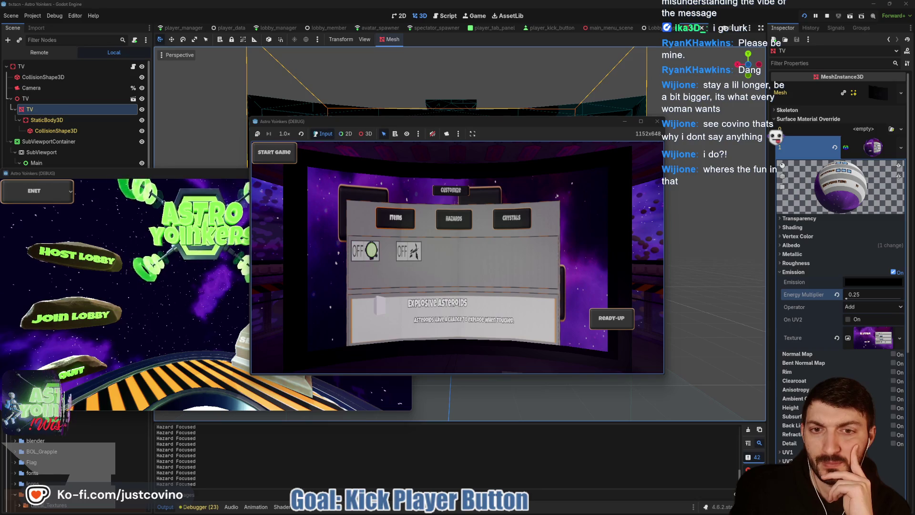
pyautogui.press('e')
pyautogui.press('Right')
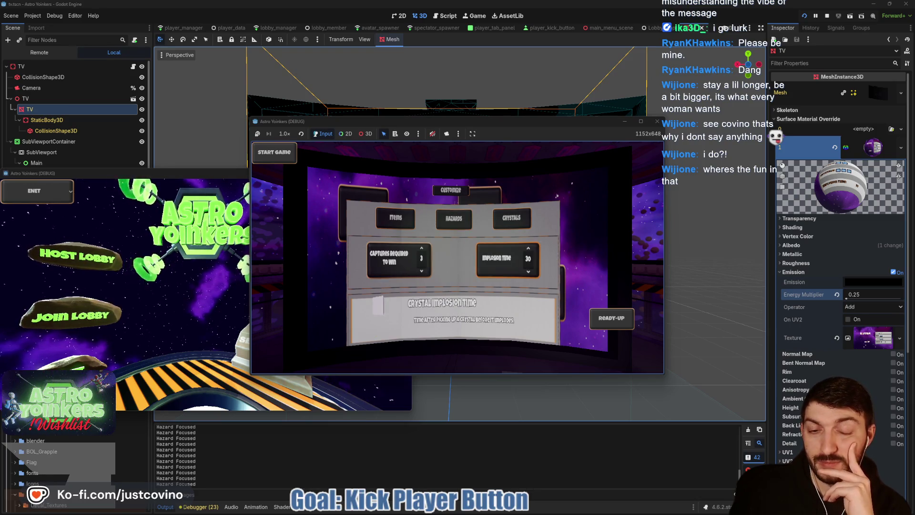
pyautogui.press('Left')
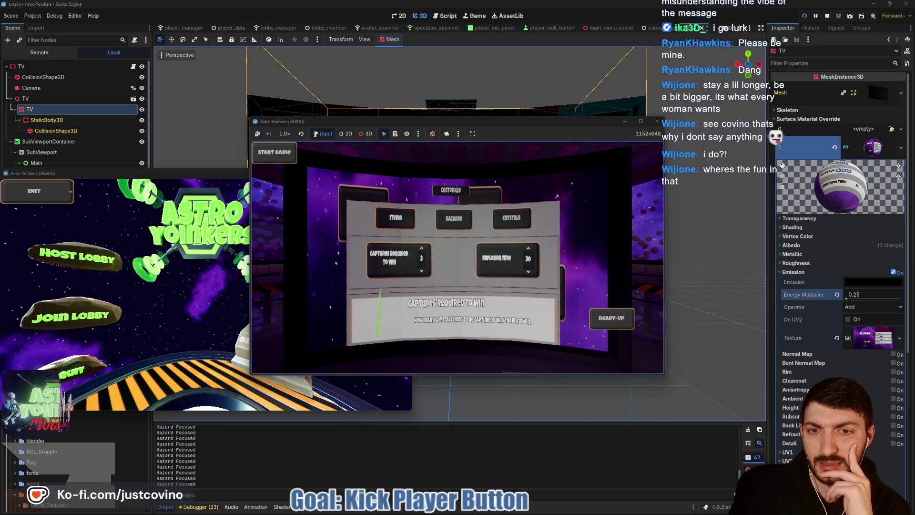
pyautogui.press('e')
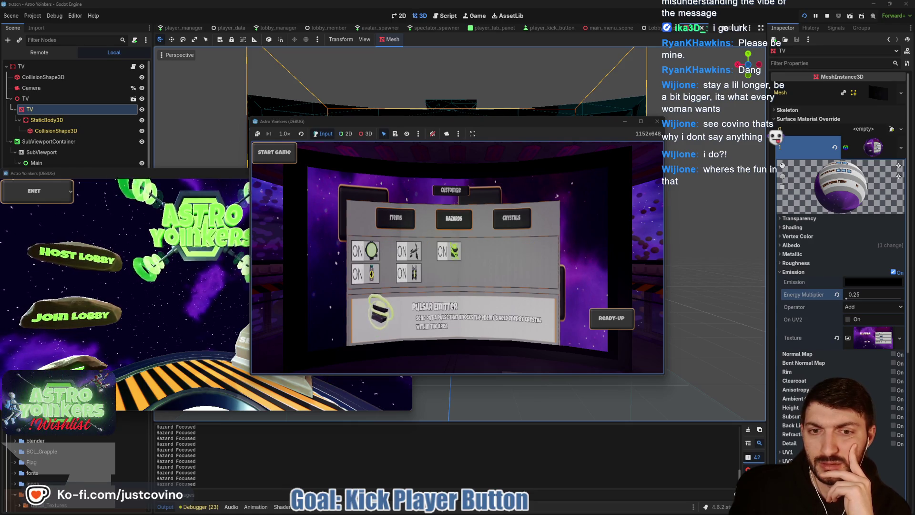
pyautogui.press('e')
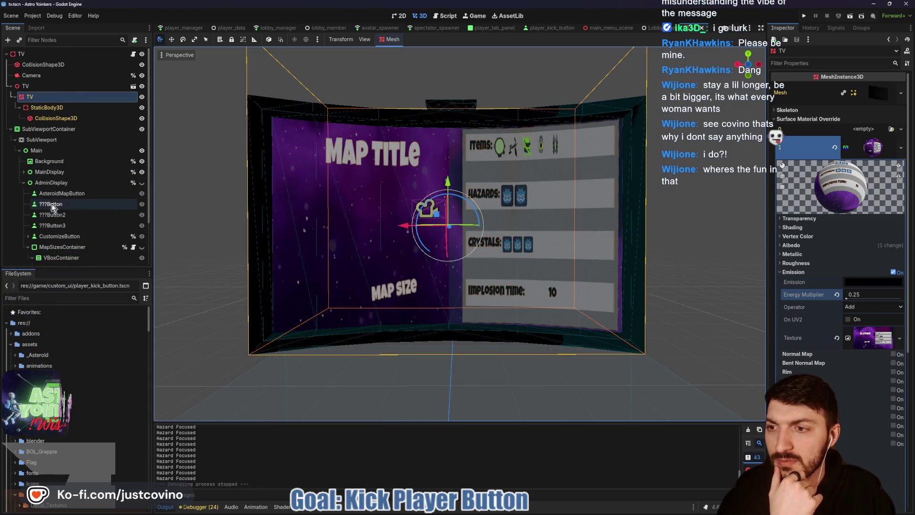
# Expand CustomizeButton and its HazardsGrid and CrystalsGrid nodes in the Scene dock
pyautogui.scroll(-2, 53, 205)
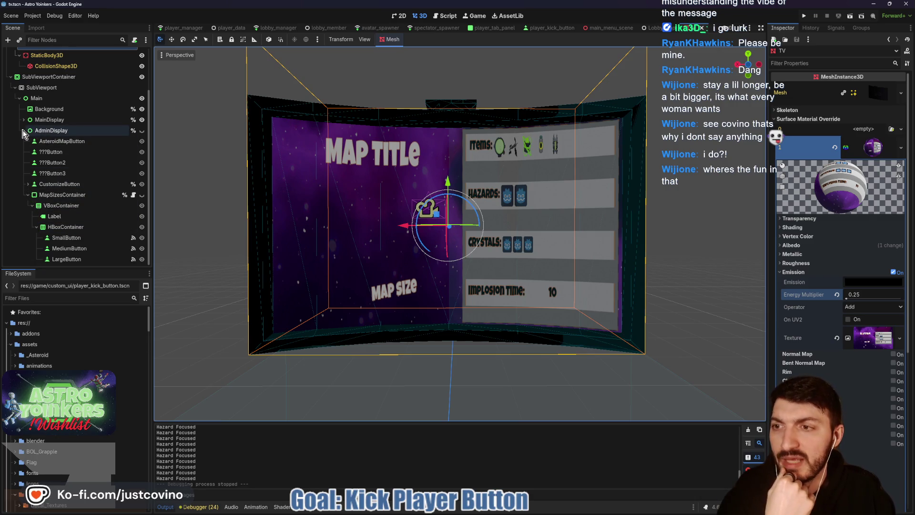
pyautogui.click(28, 184)
pyautogui.scroll(-2, 84, 211)
pyautogui.scroll(-2, 82, 210)
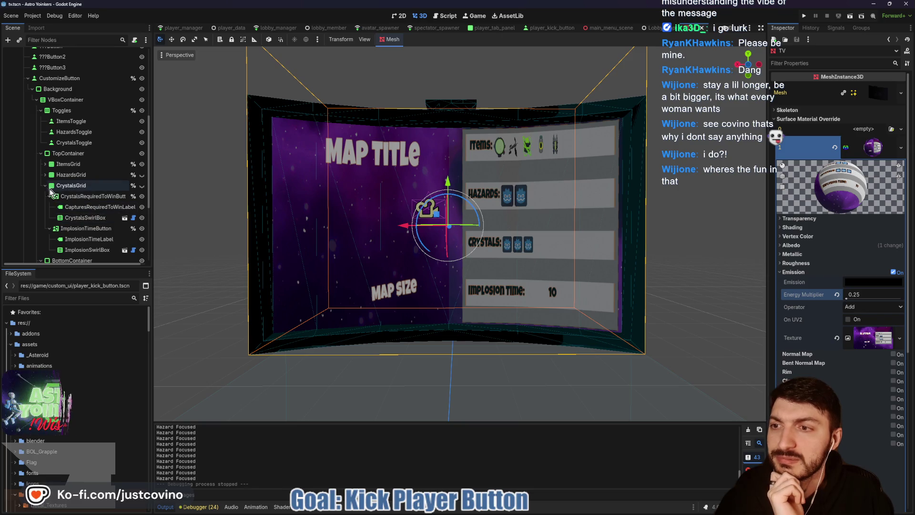
pyautogui.click(45, 186)
pyautogui.click(45, 175)
pyautogui.click(45, 206)
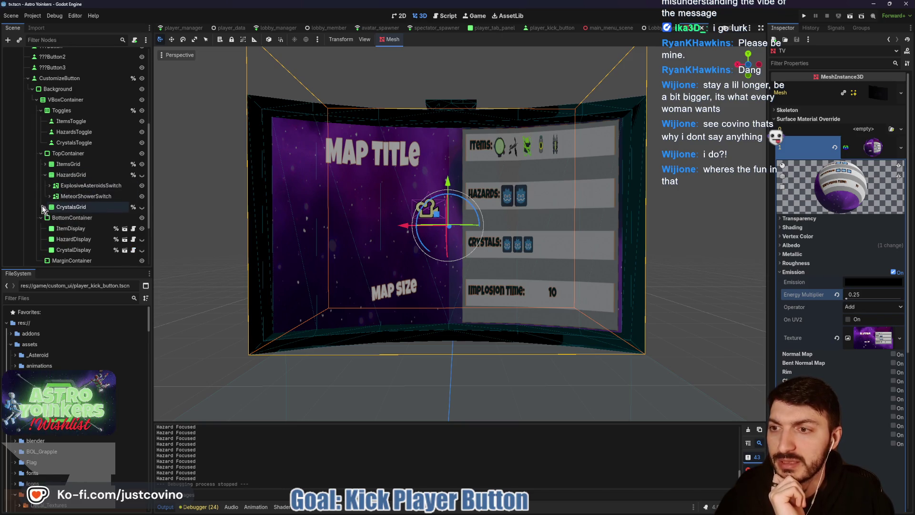
# Collapse CrystalsGrid, reopen HazardsGrid's switches and select MeteorShowerSwitch
pyautogui.scroll(-2, 91, 217)
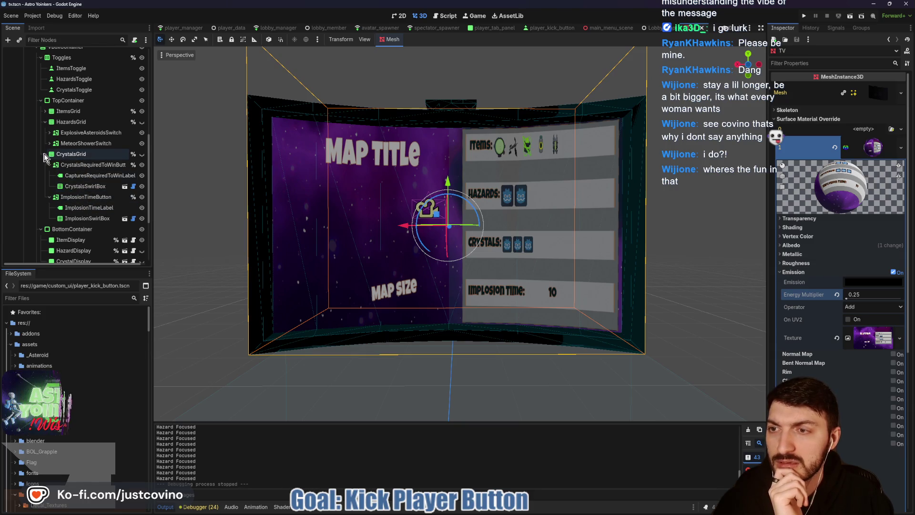
pyautogui.click(45, 154)
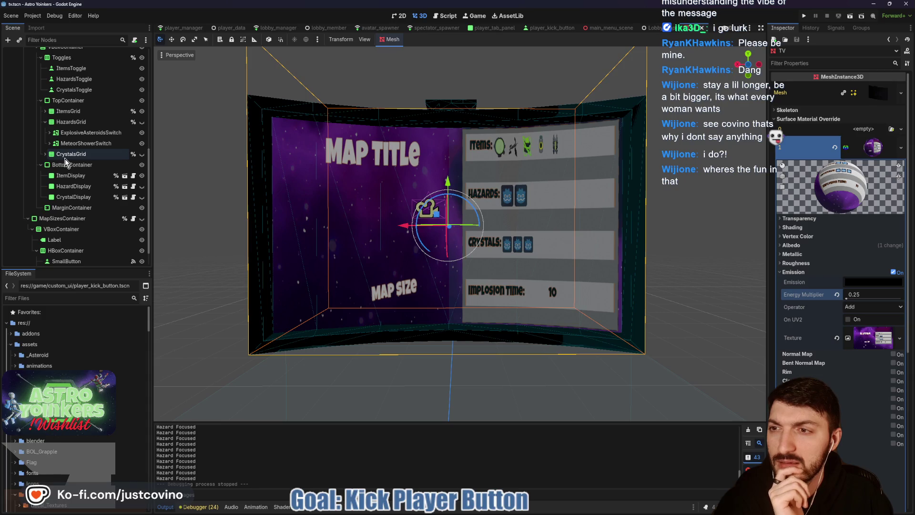
pyautogui.click(45, 122)
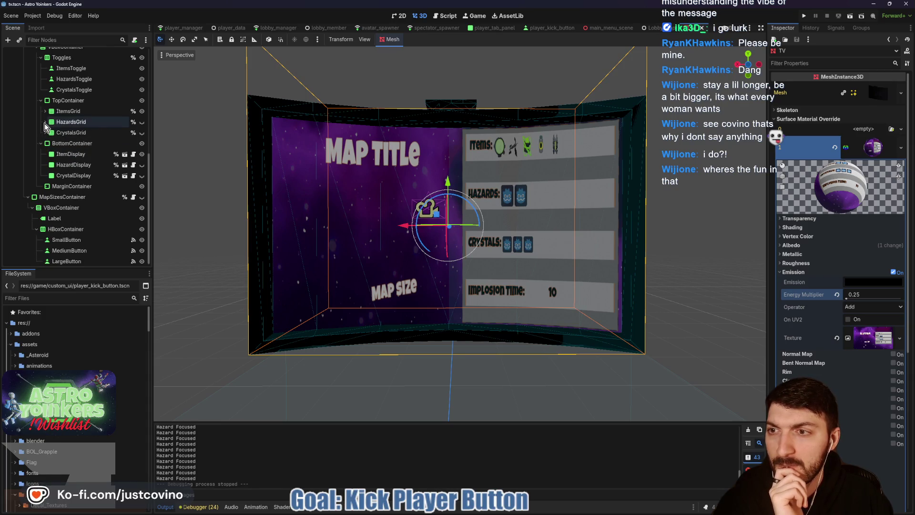
pyautogui.click(45, 122)
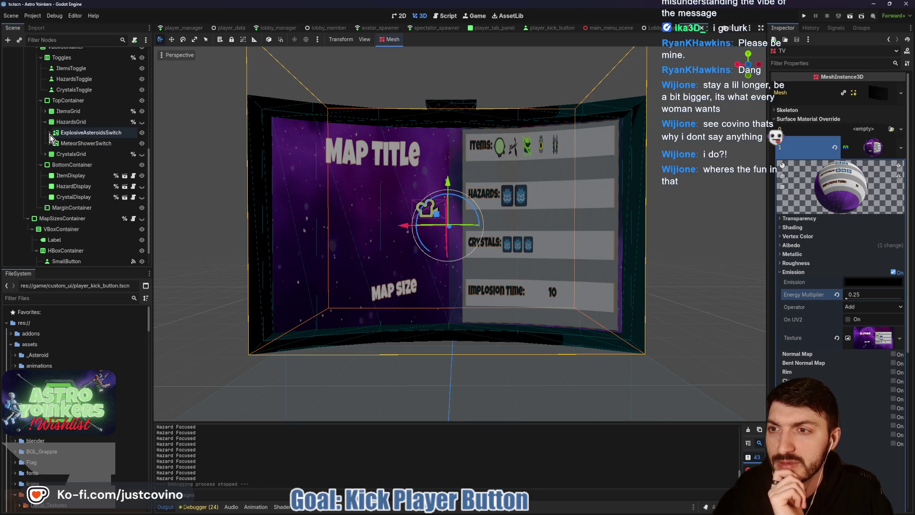
pyautogui.click(49, 133)
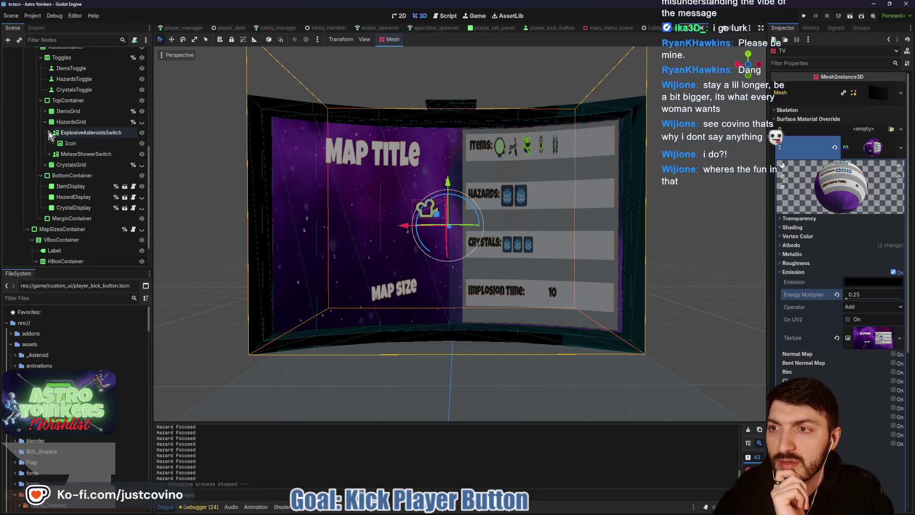
pyautogui.click(69, 154)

-.-.-

### TO DO:
Every line from the data above that contains "CrystalsGrid" must appear in the answer.

### ANSWER BOX:
# Expand CustomizeButton and its HazardsGrid and CrystalsGrid nodes in the Scene dock
# Collapse CrystalsGrid, reopen HazardsGrid's switches and select MeteorShowerSwitch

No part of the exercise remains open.